Los huevos de los dinosaurios, al descubierto en Asturias

Los huevos de dinosaurio son uno de los mayores misterios de la paleontología porque son difíciles de encontrar. Junto con la piel y los excrementos son los restos fósiles de dinosaurio menos comunes. Desde su descubrimiento en los años veinte del siglo pasado los científicos han averiguado muchísimos detalles sobre el comportamiento reproductivo de los dinosaurios y la vida de las crías en el huevo. El Museo Jurásico de Asturias ha inaugurado la exposición Dinosaurios: Huevos y Bebés donde podréis aprender mucho más sobre estas curiosas estructuras de la naturaleza.

Therizonosaurus (Recreación: Pavel Riha)

La muestra incluye réplicas de nidos y huevos de dinosaurios procedentes de todas las partes del mundo, con especímenes de carnívoros y de herbívoros, además de elementos interactivos, audiovisuales e ilustraciones que recrean algunos aspectos de la vida de los dinosaurios.
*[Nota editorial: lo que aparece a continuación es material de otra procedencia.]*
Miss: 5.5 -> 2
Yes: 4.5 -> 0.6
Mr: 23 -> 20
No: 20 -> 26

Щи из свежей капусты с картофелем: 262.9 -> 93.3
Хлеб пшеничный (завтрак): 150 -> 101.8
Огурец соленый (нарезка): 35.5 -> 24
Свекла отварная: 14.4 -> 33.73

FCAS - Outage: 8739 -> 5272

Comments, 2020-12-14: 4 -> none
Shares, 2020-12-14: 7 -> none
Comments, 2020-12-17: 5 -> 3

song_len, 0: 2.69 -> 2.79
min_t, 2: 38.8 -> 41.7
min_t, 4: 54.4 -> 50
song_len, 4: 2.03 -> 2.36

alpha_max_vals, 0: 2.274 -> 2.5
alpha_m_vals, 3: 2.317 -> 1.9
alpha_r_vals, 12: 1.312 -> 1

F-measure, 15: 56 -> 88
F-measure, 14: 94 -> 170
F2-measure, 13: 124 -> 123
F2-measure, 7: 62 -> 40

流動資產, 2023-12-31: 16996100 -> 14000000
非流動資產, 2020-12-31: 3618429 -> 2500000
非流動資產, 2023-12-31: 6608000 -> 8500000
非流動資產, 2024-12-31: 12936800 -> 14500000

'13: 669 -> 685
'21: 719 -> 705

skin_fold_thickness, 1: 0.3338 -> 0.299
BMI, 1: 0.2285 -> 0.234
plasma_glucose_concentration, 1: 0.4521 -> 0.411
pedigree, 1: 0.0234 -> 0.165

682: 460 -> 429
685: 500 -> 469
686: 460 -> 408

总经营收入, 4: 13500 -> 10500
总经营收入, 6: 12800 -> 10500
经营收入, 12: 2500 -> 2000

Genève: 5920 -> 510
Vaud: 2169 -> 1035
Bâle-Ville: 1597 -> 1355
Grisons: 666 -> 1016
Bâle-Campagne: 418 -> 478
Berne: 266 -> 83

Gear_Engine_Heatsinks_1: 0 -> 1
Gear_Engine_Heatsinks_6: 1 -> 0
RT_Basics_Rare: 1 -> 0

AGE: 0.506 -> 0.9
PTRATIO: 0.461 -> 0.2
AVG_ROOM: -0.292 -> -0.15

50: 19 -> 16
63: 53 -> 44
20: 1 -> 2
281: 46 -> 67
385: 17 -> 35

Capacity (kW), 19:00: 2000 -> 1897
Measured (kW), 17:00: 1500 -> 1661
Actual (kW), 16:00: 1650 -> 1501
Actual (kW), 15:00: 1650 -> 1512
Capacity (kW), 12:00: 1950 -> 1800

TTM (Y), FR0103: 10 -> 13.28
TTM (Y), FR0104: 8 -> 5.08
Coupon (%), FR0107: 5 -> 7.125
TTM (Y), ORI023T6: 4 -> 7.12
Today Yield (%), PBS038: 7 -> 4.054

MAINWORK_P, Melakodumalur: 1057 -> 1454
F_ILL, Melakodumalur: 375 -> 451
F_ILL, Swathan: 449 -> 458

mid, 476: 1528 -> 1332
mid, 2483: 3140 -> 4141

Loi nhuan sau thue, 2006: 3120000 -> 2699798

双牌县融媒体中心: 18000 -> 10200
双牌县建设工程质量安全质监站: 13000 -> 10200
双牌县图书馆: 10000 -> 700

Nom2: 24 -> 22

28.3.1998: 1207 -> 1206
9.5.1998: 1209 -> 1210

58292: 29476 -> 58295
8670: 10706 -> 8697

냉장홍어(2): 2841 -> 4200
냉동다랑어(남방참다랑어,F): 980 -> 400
Hoy sabemos que los dinos colocaban sus huevos en nidos excavados en la arena o en madrigueras construidas con mimo para luego darles calor con su pecho y sus amplias posaderas. Cada nido alberga entre 15 y 40 huevos. Son esféricos u ovalados muy alargados, según la especie. El huevo más grande conocido mide 50 centímetros y pertenece a un Gigantoraptor.

(Foto: CameliaTWU )

En España se ha encontrado la mayor área de nidificación de dinosaurios de toda Europa. Está en Coll de Nargó, en pleno corazón del Pirineo leridano. Allí los científicos han hallado miles de huevos de dinosaurios del Cretácico Superior, cáscaras y nidos atribuidos a dinosaurios saurópodos que habitaron esta zona hace unos 70 millones de años.

Los primeros huevos de dinosaurio los descubrió en 1923 en el desierto del Gobi (Mongolia) el explorador estadounidense Roy Chapman Andrews, del Museo americano de Historia Natural, figura en la que está inspirado el héroe de ficción Indiana Jones.

El explorador encontró fosilizada la escena de un dinosaurio adulto cerca de huevos rotos. Interpretó que el dino estaba robando los huevos de otra especie para comérselos. Por eso, esa especie fue bautizada como Ovirraptor, que quiere decir ladrón de huevos. Hoy sabemos que no era así, que en realidad estaba empollando sus propias puestas.

Roy Chapman Andrews (Foto: Library of Congress)

En 1978, se produjo un descubrimiento que arrojó luz sobre la forma en que los dinos cuidaban y criaban a su pequeños. Fue en el Oeste de Montana, en Estados Unidos, los paleontólogos John Horner y Robert Makela hallaron los restos de una colonia de dinosaurios anidando.

Los nidos estaban separados lo suficiente para que un adulto pudiera cuidar el suyo sin pisar el de su congénere. Así se descubrió que algunos dinosaurios eran seres sociales y que anidaban en grupos. En este caso a la especie se la bautizó con el nombre de Maiasaura, que quiere decir reptil buena madre. Hasta los dinosaurios tenían su lado más tierno.